◆ **Material to process**:

=== Section Start ===

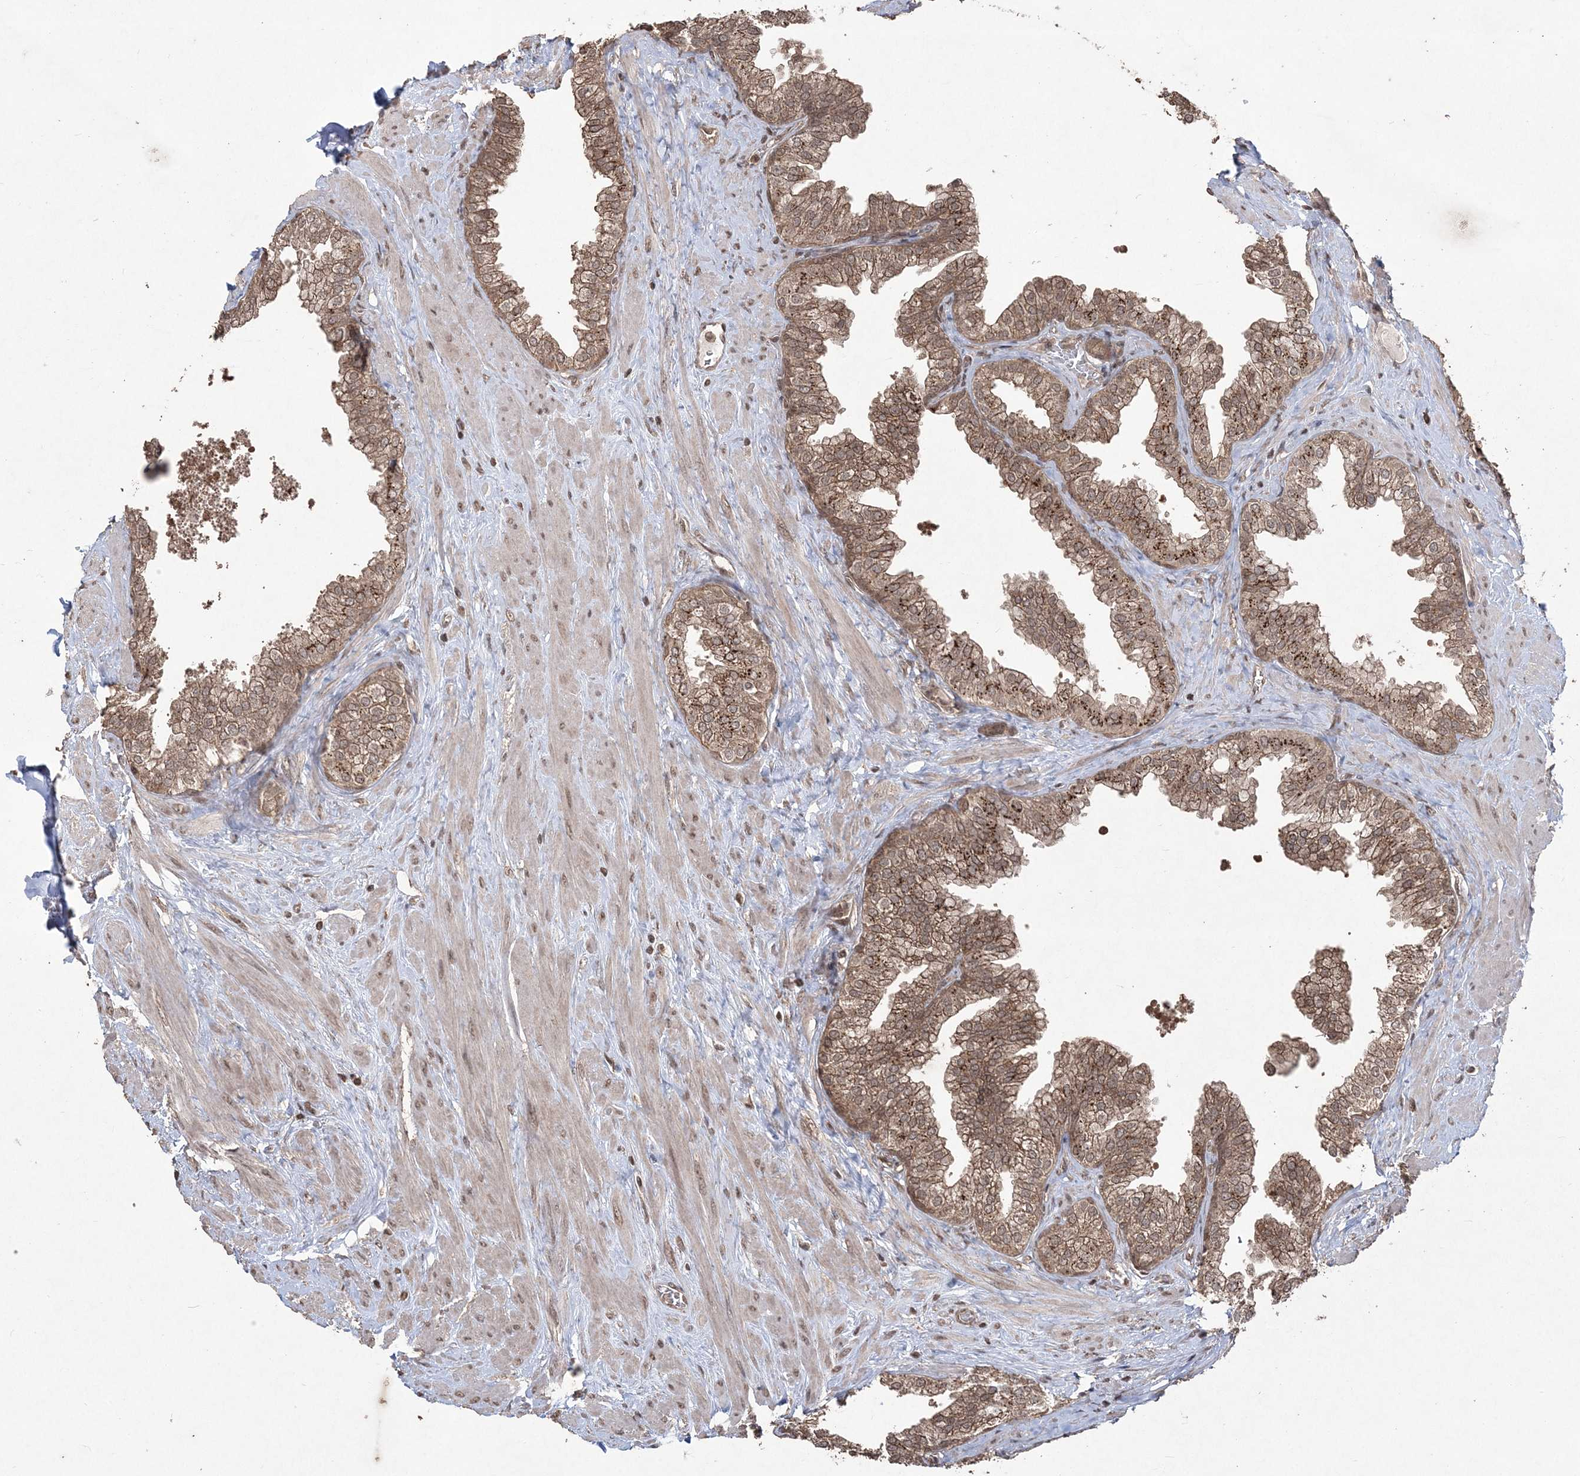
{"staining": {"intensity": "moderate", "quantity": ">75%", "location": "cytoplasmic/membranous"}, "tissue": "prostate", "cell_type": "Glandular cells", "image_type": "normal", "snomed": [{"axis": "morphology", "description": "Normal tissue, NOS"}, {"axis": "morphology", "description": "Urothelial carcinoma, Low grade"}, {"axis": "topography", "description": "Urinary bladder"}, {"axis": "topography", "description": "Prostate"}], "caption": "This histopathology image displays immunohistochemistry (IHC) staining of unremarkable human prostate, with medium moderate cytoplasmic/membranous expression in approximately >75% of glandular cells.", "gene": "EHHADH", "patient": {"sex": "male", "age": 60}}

=== Section End ===
=== Section Start ===

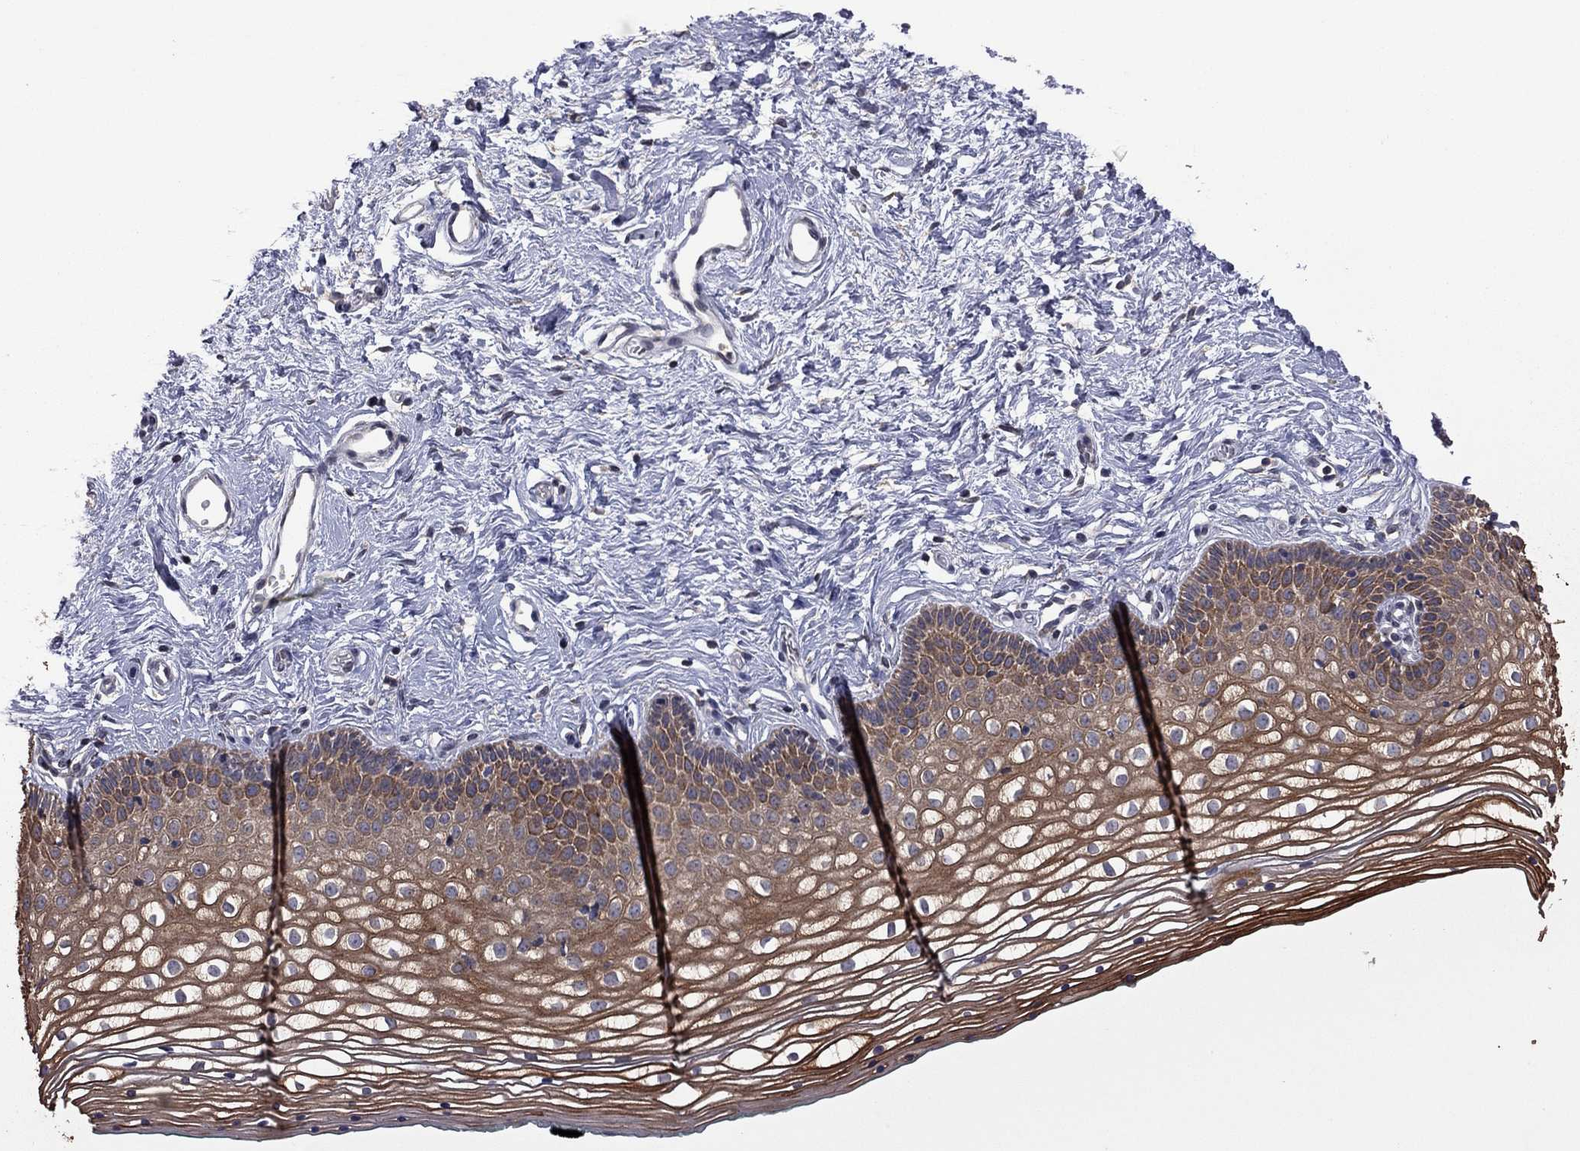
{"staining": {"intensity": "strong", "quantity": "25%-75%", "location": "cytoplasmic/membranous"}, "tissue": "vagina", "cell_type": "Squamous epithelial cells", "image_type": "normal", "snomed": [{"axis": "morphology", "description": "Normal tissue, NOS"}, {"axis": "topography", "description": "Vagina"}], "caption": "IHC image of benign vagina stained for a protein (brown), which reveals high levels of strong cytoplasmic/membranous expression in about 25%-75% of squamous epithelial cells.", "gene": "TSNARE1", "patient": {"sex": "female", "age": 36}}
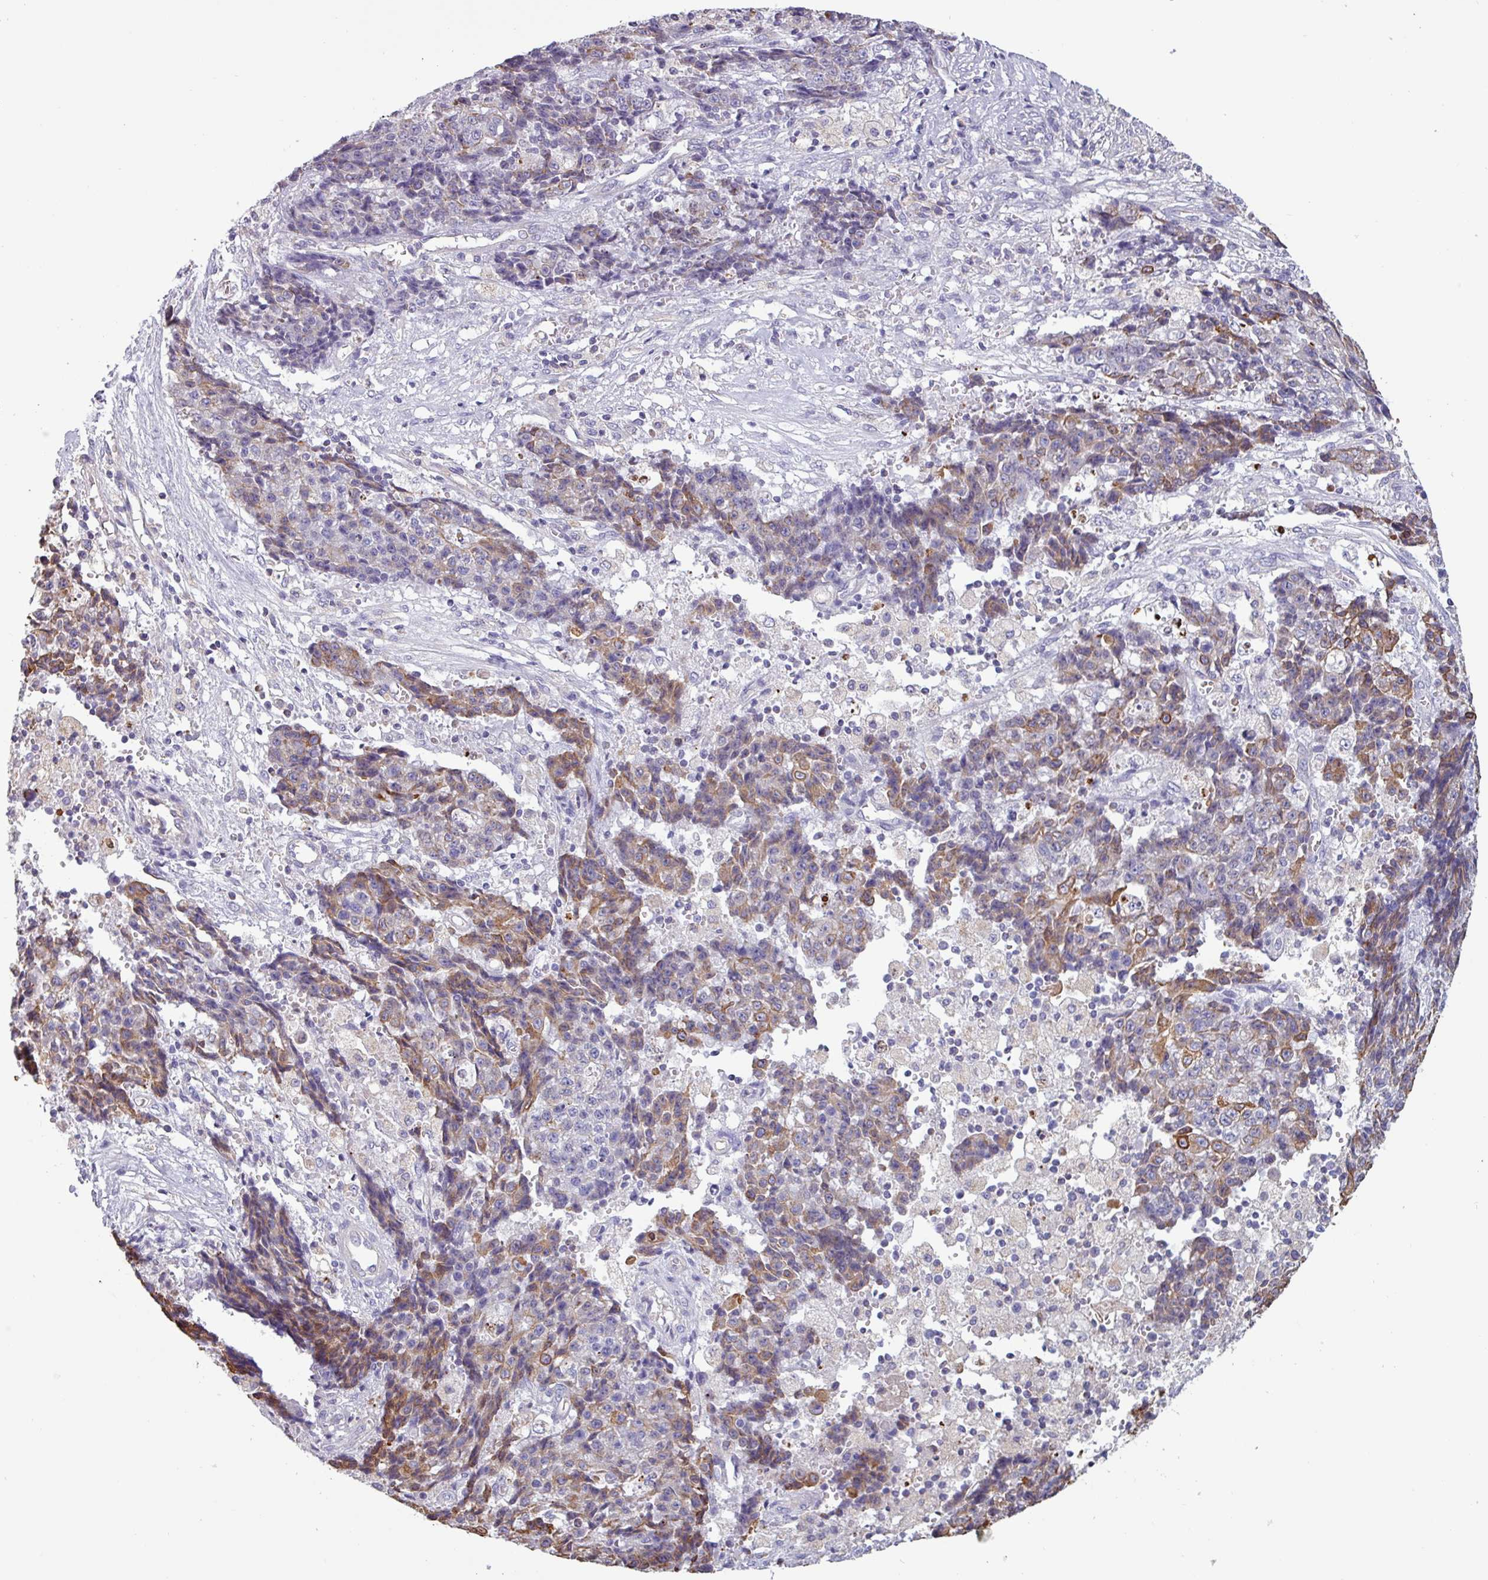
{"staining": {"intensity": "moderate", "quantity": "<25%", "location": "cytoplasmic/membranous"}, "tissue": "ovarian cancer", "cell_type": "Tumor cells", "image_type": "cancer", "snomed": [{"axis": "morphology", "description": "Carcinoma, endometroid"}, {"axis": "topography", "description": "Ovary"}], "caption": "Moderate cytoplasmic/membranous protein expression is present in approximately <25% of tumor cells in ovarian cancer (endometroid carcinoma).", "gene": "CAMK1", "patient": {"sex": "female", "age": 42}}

=== Section End ===

◆ **Work instructions**:
"female" is the word to look for; copy every line of the data that has it.

◆ **Output for this exercise**:
{"staining": {"intensity": "strong", "quantity": "25%-75%", "location": "cytoplasmic/membranous"}, "tissue": "vagina", "cell_type": "Squamous epithelial cells", "image_type": "normal", "snomed": [{"axis": "morphology", "description": "Normal tissue, NOS"}, {"axis": "topography", "description": "Vagina"}], "caption": "IHC image of benign vagina stained for a protein (brown), which reveals high levels of strong cytoplasmic/membranous expression in about 25%-75% of squamous epithelial cells.", "gene": "TSNARE1", "patient": {"sex": "female", "age": 36}}
{"staining": {"intensity": "moderate", "quantity": "<25%", "location": "cytoplasmic/membranous"}, "tissue": "ovarian cancer", "cell_type": "Tumor cells", "image_type": "cancer", "snomed": [{"axis": "morphology", "description": "Carcinoma, endometroid"}, {"axis": "topography", "description": "Ovary"}], "caption": "Moderate cytoplasmic/membranous protein expression is present in approximately <25% of tumor cells in ovarian cancer (endometroid carcinoma).", "gene": "CAMK1", "patient": {"sex": "female", "age": 42}}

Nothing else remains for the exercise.